27 03

Nord by Nordwest: The evolution of surf in Germany’s North Sea

By Natalie Jacobs

Last year marked the first annual Nord by Nordwest Surf Skate Film Festival in Hamburg, Germany. To familiarize us with the area, film fest founder Jens Steffenhagen, gave KTV blog readers a brief history of surfing the cold, choppy waters of the North Sea. This year, in preparation for the second and more expansive installment of Nord by Nordwest, we caught up with Jens for an update on the surf scene in Germany today and details on the festival.

This year’s festival, taking place April 4-6 in downtown Hamburg, keeps surfing at its core but spreads out into other art forms with photography and paintings on display and live bands playing throughout. The festival this year also has a larger board expo and features some skate films.

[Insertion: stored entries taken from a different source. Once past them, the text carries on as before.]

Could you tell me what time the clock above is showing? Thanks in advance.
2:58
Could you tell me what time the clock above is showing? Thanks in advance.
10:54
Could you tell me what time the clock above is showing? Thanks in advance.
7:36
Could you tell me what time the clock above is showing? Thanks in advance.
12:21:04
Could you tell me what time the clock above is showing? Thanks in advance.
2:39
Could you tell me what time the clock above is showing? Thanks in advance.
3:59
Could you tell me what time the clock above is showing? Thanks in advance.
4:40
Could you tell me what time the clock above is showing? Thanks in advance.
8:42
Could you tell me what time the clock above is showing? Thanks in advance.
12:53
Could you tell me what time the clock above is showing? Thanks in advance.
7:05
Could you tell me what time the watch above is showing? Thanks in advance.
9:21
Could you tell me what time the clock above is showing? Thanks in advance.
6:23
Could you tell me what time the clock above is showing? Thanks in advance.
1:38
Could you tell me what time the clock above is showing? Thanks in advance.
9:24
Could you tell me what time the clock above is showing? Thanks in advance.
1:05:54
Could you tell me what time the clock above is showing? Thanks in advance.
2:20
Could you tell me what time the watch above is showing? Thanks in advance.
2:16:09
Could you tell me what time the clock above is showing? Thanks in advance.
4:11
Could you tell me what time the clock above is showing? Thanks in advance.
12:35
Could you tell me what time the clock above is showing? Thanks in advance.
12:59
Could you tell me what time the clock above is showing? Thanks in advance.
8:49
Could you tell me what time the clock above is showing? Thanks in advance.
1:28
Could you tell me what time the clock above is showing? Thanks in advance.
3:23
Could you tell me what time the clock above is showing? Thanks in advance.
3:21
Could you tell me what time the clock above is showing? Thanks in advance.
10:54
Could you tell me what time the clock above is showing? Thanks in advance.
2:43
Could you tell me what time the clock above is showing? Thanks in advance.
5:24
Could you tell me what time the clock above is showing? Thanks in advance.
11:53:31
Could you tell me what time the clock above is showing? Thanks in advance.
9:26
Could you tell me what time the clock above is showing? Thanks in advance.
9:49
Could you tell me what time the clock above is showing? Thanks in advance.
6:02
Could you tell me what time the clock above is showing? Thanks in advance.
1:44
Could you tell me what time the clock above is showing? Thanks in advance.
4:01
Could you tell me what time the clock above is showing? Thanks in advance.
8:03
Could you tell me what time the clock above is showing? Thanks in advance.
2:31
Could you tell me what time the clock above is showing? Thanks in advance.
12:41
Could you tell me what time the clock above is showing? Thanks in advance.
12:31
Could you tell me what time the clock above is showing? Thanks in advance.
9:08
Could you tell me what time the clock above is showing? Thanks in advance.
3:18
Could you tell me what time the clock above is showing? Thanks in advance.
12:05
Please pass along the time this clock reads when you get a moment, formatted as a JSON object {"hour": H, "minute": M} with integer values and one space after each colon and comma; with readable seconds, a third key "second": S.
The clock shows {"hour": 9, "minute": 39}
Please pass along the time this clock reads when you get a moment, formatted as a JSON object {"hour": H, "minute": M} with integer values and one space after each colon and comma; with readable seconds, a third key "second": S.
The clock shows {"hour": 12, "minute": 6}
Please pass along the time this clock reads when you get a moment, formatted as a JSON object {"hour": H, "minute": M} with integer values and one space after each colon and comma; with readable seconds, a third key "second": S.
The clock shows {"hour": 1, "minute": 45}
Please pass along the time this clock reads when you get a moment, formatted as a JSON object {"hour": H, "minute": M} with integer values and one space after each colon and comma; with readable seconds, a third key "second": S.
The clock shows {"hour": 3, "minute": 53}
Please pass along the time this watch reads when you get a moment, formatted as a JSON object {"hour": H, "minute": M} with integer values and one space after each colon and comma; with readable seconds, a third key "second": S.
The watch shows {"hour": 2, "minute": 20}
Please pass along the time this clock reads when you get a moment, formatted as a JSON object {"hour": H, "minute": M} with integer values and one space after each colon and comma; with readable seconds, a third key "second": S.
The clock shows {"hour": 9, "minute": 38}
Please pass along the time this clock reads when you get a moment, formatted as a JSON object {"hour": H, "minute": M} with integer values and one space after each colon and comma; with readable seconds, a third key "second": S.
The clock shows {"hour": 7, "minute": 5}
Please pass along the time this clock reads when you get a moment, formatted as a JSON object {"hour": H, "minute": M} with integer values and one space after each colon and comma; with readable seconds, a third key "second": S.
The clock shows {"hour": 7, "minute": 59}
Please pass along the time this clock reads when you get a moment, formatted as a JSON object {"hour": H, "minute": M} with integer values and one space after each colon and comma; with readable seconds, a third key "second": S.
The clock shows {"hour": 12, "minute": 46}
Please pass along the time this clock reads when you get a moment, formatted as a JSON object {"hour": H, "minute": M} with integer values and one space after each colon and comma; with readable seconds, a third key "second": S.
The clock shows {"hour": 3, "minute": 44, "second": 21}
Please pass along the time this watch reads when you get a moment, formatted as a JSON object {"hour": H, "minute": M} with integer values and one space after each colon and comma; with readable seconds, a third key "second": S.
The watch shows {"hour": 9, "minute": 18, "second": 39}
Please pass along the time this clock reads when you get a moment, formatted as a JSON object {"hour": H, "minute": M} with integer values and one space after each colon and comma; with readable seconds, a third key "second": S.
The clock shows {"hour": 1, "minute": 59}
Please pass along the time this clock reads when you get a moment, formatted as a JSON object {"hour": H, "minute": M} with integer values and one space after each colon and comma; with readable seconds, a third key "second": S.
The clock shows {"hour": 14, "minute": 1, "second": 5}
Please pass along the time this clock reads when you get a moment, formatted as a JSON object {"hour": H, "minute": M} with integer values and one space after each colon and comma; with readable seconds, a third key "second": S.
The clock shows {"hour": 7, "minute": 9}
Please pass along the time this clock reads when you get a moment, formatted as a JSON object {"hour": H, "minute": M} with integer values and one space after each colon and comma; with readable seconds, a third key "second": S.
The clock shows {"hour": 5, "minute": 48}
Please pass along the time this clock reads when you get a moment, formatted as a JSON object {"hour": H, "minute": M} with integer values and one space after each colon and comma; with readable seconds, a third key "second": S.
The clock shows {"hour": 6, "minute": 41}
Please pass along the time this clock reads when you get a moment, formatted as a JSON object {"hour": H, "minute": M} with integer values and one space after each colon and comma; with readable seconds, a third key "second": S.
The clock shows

“I run a surf magazine with two friends in Germany,” says Steffenhagen, “and we screen movie nights in all of northern Europe—we are in Switzerland, in Denmark, and Sweden and Germany — in major cities every two months. That’s how he came up with the idea of Nord by Nordwest: Why not make a huge weekend out of it?” But since they are doing screenings all the time, Steffenhagen wanted the festival to feel different, bigger, more unique than the screenings, to take advantage of the location and community in Hamburg. “It’s still mostly film,” Steffenhagen explains, “but we wanted to include other parts of surf culture.”

While the festival features films from directors all over the world, the energy and excitement that Germany has for surfing can’t help but influence the festival. It’s not that surfing in Germany is necessarily new; Germany’s sections of the North Sea and the Baltic Sea were world class destinations for wind surfing back when the sport was incredibly popular in the 1980s. But surfing as we know it has been gaining in popularity there lately, thanks in part to the global trend toward cold water surfing that is proliferating through Denmark, Holland, Canada, parts of the United Kingdom, and the eastern coast of the United States. Steffenhagen explains that the Internet for surf in Germany, as with every industry everywhere, is making it easier to show people what’s happening there. And for Germany, that has meant big brands.

“In Germany, we have people who are treated like stars. There are a lot of people who get coverage through their sponsors, and this changed over the last few years, like it did everywhere. Brands like Nike that are famous for sponsoring people… and by sponsoring I mean they get some free stuff and stickers to put on their boards… are now coming to Germany.”

That’s great for the industry and the individuals who are reaping the, albeit small, rewards, but it does something to the surf culture, shifting the tide in subtle but deeply felt ways. “It has created a bit of star hype that I personally don’t like,” Steffenhagen explains, “because surfing in the North Sea is very… there’s some kind of camaraderie that we share in the cold water, so if it becomes fashionable, you can imagine what that means after awhile.”

This kind of hype is not something that can be reversed once it is set in motion, but events like Nord by Nordwest that are committed to showing a more authentic side of surfing, and people like Steffenhagen who are interested in surf for the art of it, keep the community focused on what matters. For the weekend of April 4-6, what matters is surf films, gallery shows and live music.